**** 本文抜粋
私は年に1,2回、2000メートルを越える山に出かけていますが、
山で一番怖いのが「霧」です。
木曽駒が岳で霧にまかれて、道を逸れてしまい、
とうとう道なき道になり、
真っ暗な夜、川の音を頼りに下山したことがあります。
登山口に着いた時は夜10時で、
疲労困憊よく無事で帰れたとぞっとしたことがありました。
それ以来、山に霧が湧き出すと神経がさっと集中して警戒します。
迷うような分岐点はないか、
大丈夫か、ここはちょっとまずいとか
思わず警戒しています。
わたくしが集中して警戒することを兜太さんは
「額(ぬか)に光輝を覚える」と表現をしています。
「光輝」はいかにも清々しい、生命の輝きがありますね。
いい言葉だなあって思いました。
********
取り組む課題:
1 > 本文抜粋のうち、「私は年に1,2回、2000メートルを越える山に出かけていますが、」を含むところから書き始め、「それ以来、山に霧が湧き出すと神経がさっと集中して警戒します。」まで書いたら止めて、その範囲を一字一句違えずに書き写してください。
2 > 本文抜粋をもとに、次の問いに答えよ。
(a) 筆者が山で一番怖いと述べているものは何か。
(b) 木曽駒が岳から下山して登山口に着いたのは何時か。
(c) 筆者が集中して警戒することを、兜太さんはどう表現しているか。
ここでの作業に記録は用いない。
**** 提供された記録
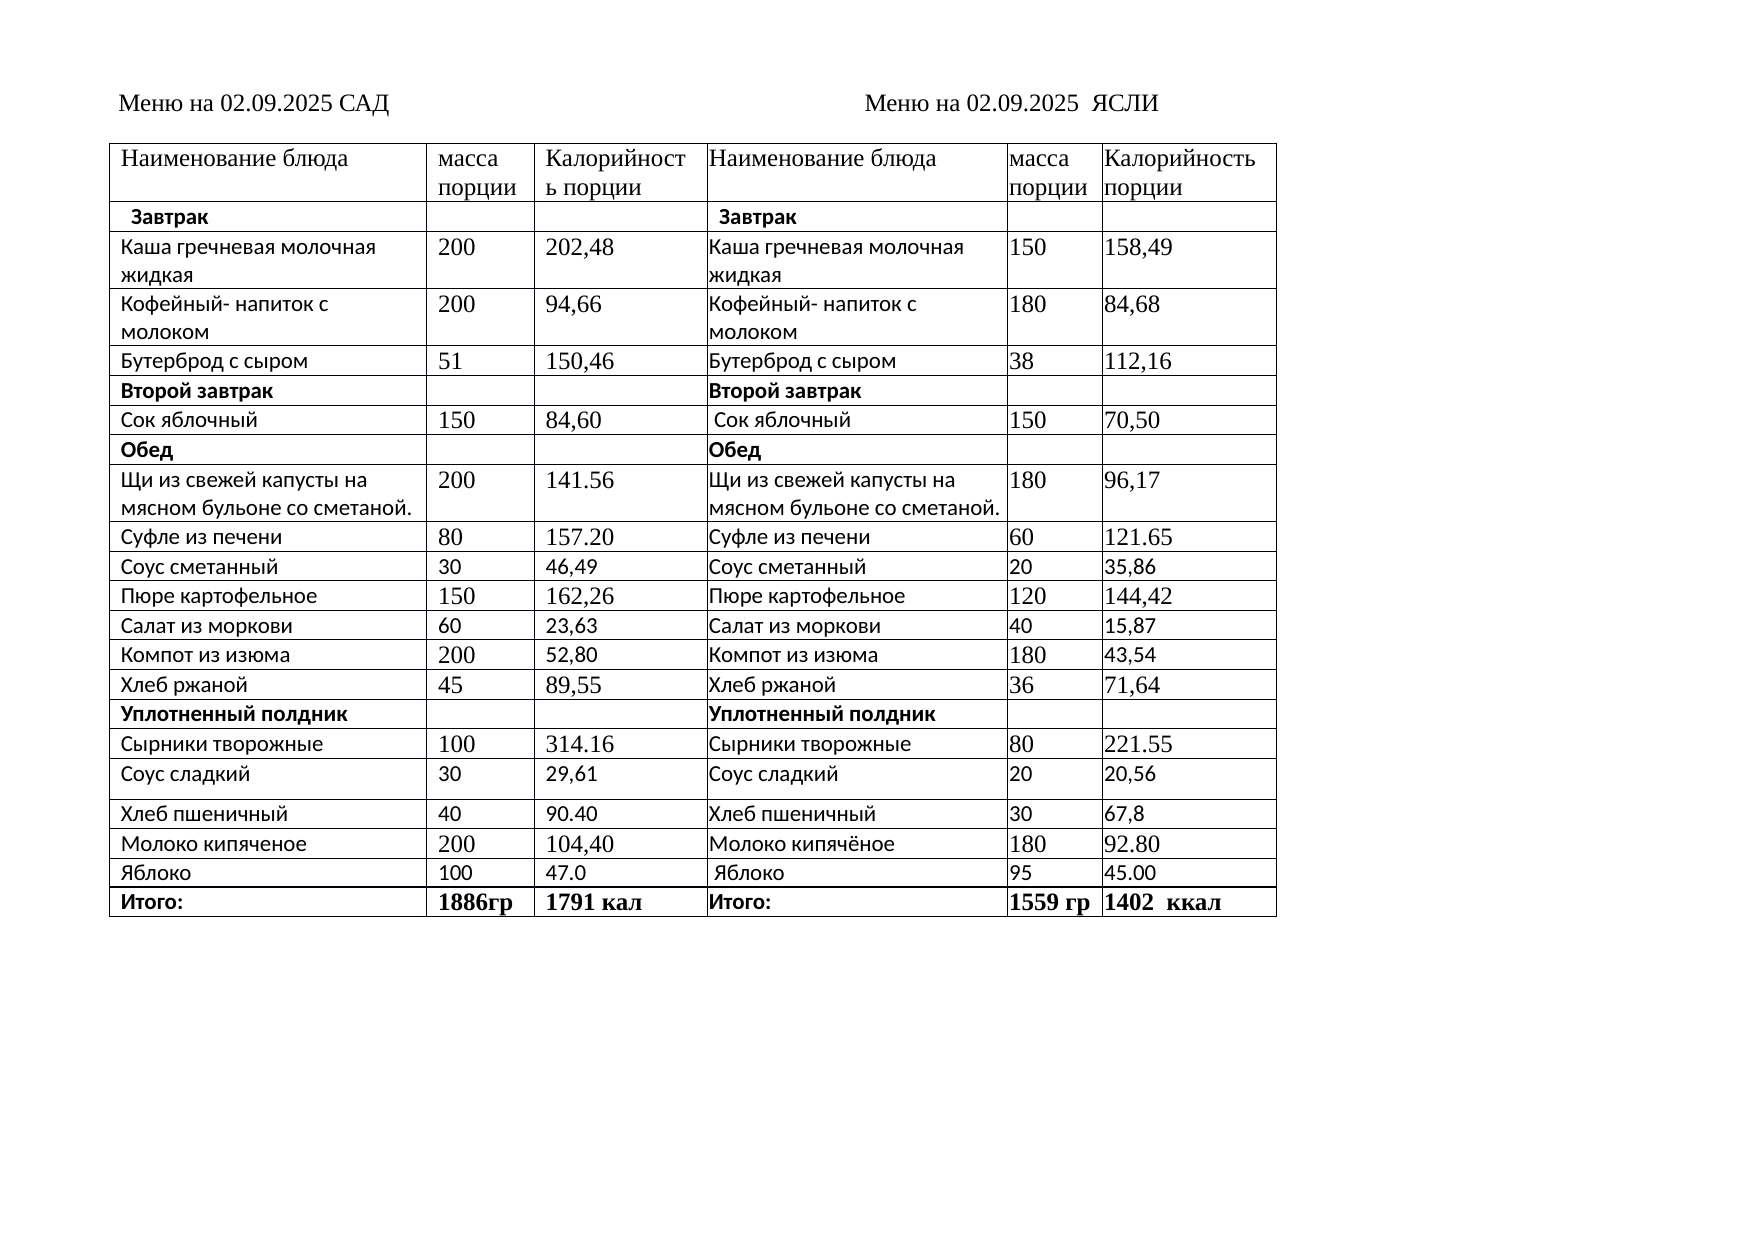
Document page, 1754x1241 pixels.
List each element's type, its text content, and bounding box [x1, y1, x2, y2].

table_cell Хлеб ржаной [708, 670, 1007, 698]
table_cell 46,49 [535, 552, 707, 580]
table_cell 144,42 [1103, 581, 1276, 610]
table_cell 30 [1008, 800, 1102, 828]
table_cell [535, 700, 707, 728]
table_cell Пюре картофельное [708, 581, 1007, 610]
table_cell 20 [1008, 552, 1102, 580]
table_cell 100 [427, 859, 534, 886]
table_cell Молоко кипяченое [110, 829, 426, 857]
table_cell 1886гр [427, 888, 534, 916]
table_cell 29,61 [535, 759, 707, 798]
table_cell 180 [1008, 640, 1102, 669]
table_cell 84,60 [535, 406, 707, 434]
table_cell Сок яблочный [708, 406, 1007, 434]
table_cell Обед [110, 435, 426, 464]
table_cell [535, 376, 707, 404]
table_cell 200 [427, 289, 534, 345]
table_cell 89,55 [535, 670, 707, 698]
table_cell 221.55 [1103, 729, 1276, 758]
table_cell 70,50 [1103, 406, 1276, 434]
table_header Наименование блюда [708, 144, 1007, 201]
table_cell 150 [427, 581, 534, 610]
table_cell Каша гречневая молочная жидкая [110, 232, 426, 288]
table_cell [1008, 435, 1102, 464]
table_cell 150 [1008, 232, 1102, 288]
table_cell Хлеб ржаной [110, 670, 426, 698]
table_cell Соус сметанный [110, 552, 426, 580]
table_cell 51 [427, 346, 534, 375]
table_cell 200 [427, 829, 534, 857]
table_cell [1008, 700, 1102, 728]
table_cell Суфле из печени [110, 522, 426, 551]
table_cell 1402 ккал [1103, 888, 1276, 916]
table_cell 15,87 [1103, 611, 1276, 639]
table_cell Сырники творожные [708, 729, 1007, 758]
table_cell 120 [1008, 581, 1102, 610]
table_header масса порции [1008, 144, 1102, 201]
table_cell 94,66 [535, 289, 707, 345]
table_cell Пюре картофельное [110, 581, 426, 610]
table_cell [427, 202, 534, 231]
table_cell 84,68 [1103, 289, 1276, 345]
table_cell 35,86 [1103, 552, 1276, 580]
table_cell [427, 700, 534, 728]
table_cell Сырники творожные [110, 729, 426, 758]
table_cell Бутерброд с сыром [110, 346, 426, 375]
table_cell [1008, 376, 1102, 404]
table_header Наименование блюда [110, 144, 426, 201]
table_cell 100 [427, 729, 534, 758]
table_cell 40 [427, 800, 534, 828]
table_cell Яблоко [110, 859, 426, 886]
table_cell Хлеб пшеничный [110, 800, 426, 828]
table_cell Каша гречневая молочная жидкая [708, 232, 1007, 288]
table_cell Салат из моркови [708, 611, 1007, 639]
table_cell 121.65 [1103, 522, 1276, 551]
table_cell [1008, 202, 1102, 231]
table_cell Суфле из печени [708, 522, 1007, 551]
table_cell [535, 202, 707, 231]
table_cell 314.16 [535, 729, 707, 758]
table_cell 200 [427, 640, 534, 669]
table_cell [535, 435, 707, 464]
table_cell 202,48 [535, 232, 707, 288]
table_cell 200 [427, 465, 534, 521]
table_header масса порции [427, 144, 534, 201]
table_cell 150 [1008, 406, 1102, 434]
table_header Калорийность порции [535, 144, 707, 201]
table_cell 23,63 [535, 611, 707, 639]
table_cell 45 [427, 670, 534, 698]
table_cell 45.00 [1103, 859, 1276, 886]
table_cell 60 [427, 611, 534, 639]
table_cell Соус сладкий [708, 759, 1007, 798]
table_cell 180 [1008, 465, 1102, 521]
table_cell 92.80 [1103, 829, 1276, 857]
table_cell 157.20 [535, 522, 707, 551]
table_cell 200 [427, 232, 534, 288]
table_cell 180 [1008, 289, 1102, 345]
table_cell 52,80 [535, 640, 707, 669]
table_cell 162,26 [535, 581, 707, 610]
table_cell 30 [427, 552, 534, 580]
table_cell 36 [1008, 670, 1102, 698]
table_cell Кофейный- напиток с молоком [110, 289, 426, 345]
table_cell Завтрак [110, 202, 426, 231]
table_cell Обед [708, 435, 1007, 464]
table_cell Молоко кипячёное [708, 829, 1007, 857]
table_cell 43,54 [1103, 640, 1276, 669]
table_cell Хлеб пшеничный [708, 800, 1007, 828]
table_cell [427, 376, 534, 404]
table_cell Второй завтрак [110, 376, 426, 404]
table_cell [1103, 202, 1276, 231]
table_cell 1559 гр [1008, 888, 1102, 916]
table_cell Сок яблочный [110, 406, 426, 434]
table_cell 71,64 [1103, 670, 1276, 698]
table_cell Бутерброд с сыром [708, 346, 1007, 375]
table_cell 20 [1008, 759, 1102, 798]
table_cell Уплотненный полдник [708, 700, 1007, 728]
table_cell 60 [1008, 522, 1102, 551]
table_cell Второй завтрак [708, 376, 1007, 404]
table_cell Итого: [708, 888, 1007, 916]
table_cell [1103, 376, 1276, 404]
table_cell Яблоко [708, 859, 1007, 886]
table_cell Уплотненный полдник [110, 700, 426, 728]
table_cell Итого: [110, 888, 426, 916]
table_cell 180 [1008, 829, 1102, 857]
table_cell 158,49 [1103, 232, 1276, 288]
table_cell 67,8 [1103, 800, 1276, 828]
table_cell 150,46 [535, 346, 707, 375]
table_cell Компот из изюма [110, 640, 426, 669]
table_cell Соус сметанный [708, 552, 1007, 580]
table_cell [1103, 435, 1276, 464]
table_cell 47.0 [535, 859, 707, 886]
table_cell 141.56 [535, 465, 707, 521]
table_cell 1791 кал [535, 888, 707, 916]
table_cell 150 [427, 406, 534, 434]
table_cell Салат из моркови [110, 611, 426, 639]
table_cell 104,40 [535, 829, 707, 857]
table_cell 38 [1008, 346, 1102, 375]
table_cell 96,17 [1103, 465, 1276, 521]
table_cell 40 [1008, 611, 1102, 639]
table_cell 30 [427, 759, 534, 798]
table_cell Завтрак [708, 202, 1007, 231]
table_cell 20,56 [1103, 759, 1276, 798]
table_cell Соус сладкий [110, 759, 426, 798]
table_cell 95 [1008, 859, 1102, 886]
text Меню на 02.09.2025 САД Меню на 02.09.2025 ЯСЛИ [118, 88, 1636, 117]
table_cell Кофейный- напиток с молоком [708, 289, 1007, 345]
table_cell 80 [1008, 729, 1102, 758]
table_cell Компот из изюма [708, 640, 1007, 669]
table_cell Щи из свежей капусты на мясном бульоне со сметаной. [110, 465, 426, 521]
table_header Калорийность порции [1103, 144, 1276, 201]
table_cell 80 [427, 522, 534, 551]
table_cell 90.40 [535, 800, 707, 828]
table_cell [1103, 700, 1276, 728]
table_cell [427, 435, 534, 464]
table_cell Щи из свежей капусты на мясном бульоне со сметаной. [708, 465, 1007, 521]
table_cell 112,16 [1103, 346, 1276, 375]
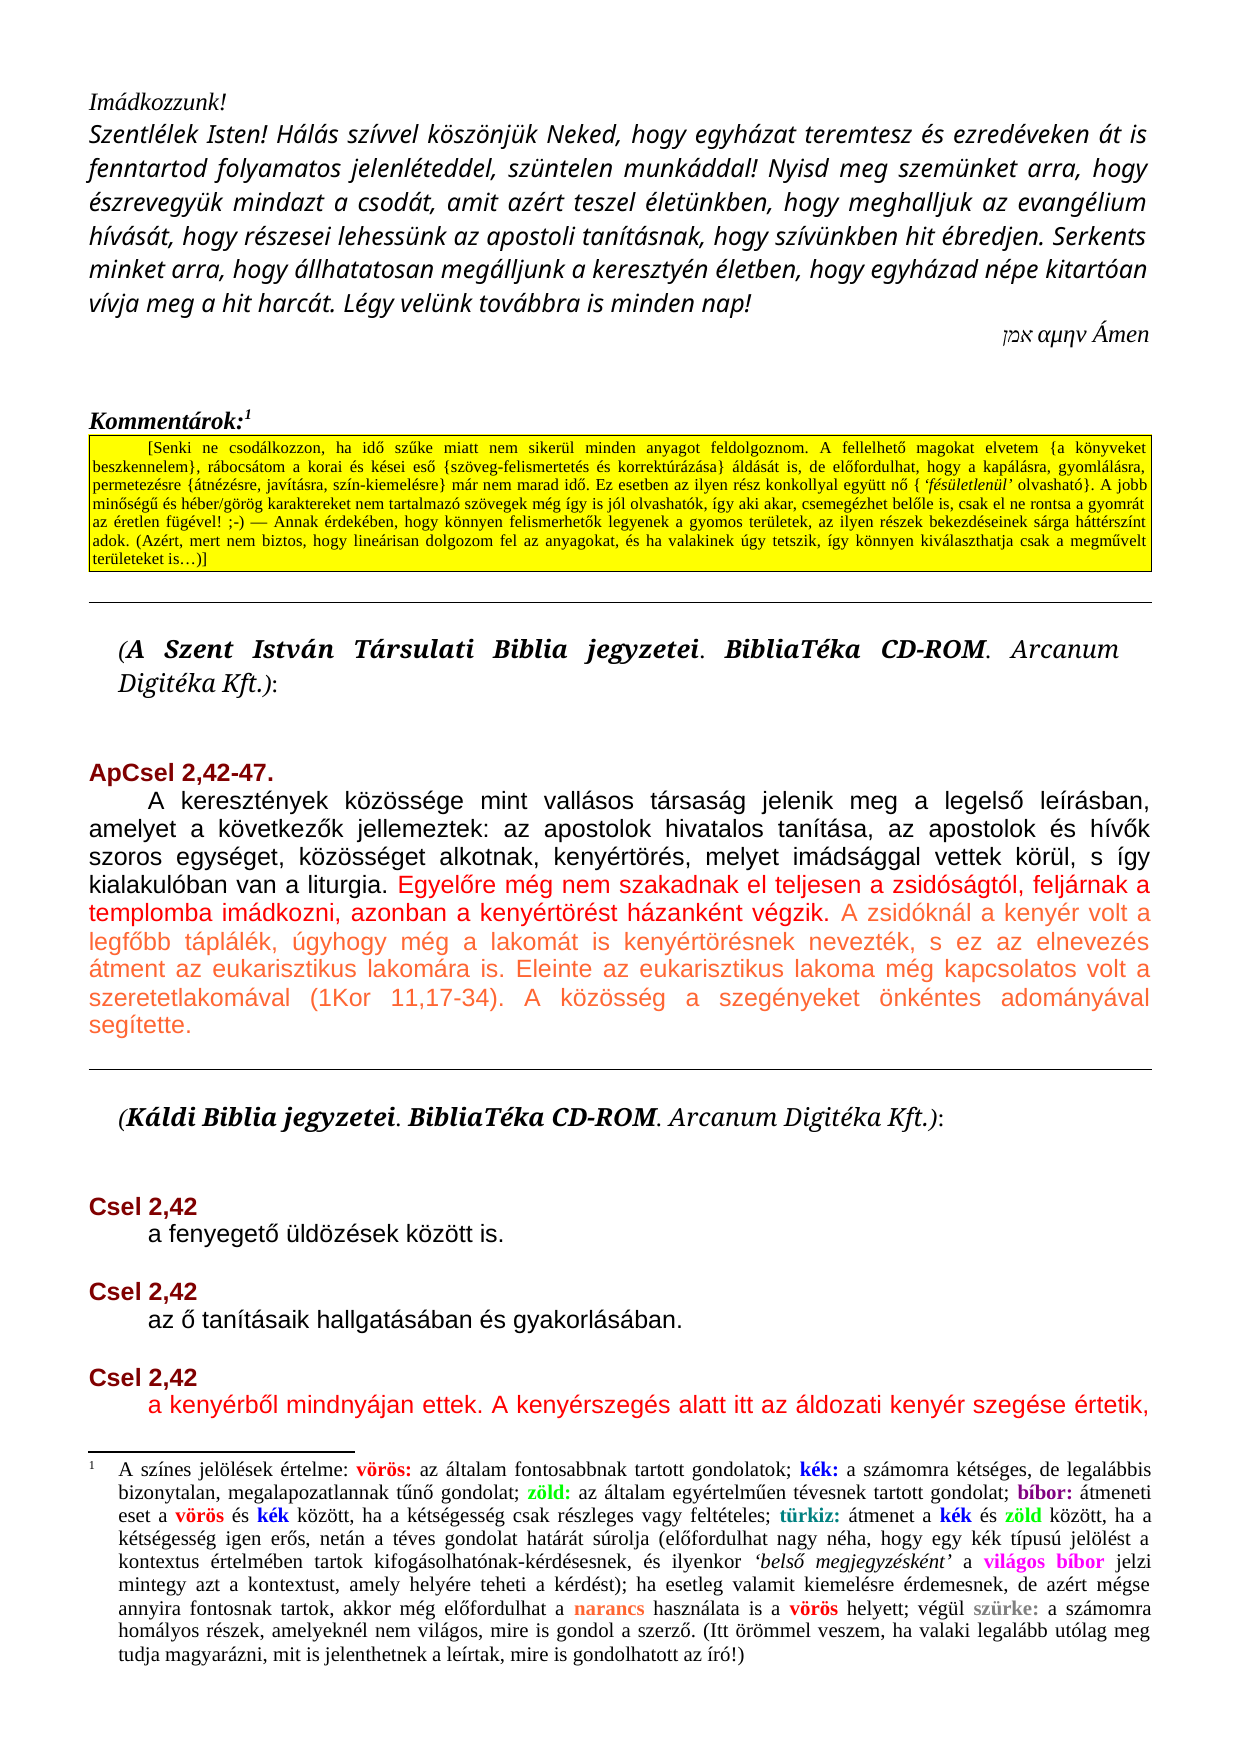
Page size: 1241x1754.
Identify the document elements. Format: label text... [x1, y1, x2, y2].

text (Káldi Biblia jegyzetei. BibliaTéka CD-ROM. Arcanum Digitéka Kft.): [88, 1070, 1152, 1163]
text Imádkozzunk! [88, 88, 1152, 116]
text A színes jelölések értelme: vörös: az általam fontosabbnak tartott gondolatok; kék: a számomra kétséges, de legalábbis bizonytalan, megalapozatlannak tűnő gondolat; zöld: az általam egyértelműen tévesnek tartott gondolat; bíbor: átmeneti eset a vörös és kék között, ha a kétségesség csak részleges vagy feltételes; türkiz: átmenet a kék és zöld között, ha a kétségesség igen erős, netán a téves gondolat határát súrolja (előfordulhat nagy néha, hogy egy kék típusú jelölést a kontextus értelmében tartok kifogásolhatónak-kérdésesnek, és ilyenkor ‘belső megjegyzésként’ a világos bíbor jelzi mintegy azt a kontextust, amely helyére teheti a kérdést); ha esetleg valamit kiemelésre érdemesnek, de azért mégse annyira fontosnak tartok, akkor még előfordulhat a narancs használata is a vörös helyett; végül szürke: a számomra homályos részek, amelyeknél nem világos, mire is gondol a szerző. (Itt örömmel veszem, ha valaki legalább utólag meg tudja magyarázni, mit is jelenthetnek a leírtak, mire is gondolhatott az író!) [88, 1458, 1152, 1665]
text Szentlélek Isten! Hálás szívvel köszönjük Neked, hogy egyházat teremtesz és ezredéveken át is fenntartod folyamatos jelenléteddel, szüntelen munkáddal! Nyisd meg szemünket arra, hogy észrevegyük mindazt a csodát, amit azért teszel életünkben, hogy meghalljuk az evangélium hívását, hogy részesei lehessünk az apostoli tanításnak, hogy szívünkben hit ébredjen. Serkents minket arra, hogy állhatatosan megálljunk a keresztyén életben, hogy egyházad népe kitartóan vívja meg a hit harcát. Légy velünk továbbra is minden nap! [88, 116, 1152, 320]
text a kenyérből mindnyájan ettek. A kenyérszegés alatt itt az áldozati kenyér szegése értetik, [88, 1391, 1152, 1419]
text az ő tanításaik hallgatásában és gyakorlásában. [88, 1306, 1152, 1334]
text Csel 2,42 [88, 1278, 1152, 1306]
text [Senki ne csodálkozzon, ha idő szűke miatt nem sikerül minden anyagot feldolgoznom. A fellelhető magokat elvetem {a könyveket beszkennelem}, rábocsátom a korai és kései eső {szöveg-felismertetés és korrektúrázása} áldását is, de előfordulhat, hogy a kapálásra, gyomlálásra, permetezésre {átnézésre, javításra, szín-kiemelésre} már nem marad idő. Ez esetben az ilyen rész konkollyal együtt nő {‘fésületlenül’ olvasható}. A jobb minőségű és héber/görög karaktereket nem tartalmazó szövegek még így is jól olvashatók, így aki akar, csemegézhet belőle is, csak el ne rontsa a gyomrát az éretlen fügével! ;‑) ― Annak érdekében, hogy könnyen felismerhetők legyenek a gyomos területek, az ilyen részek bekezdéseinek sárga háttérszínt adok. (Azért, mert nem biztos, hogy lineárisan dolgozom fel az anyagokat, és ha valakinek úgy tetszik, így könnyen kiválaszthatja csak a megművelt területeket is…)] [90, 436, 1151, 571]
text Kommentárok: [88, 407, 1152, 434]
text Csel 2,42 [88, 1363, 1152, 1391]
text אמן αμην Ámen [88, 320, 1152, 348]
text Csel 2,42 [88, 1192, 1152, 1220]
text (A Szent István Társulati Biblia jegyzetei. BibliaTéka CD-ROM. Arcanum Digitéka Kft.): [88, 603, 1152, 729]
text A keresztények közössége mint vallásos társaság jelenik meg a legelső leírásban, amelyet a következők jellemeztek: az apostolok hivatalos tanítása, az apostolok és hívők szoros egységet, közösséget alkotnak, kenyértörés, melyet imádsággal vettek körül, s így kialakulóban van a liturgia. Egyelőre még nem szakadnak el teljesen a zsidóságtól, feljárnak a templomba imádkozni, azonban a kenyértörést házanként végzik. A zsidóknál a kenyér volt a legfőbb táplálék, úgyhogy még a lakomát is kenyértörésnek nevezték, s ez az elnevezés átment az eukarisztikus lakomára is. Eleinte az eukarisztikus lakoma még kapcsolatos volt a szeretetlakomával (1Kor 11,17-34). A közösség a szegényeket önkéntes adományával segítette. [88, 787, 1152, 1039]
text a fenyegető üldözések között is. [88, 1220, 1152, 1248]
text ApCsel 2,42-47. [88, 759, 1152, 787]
********
解答例:
1 >
私は年に1,2回、2000メートルを越える山に出かけていますが、
山で一番怖いのが「霧」です。
木曽駒が岳で霧にまかれて、道を逸れてしまい、
とうとう道なき道になり、
真っ暗な夜、川の音を頼りに下山したことがあります。
登山口に着いた時は夜10時で、
疲労困憊よく無事で帰れたとぞっとしたことがありました。
それ以来、山に霧が湧き出すと神経がさっと集中して警戒します。

2 >
(a) 霧
(b) 夜10時
(c) 「額(ぬか)に光輝を覚える」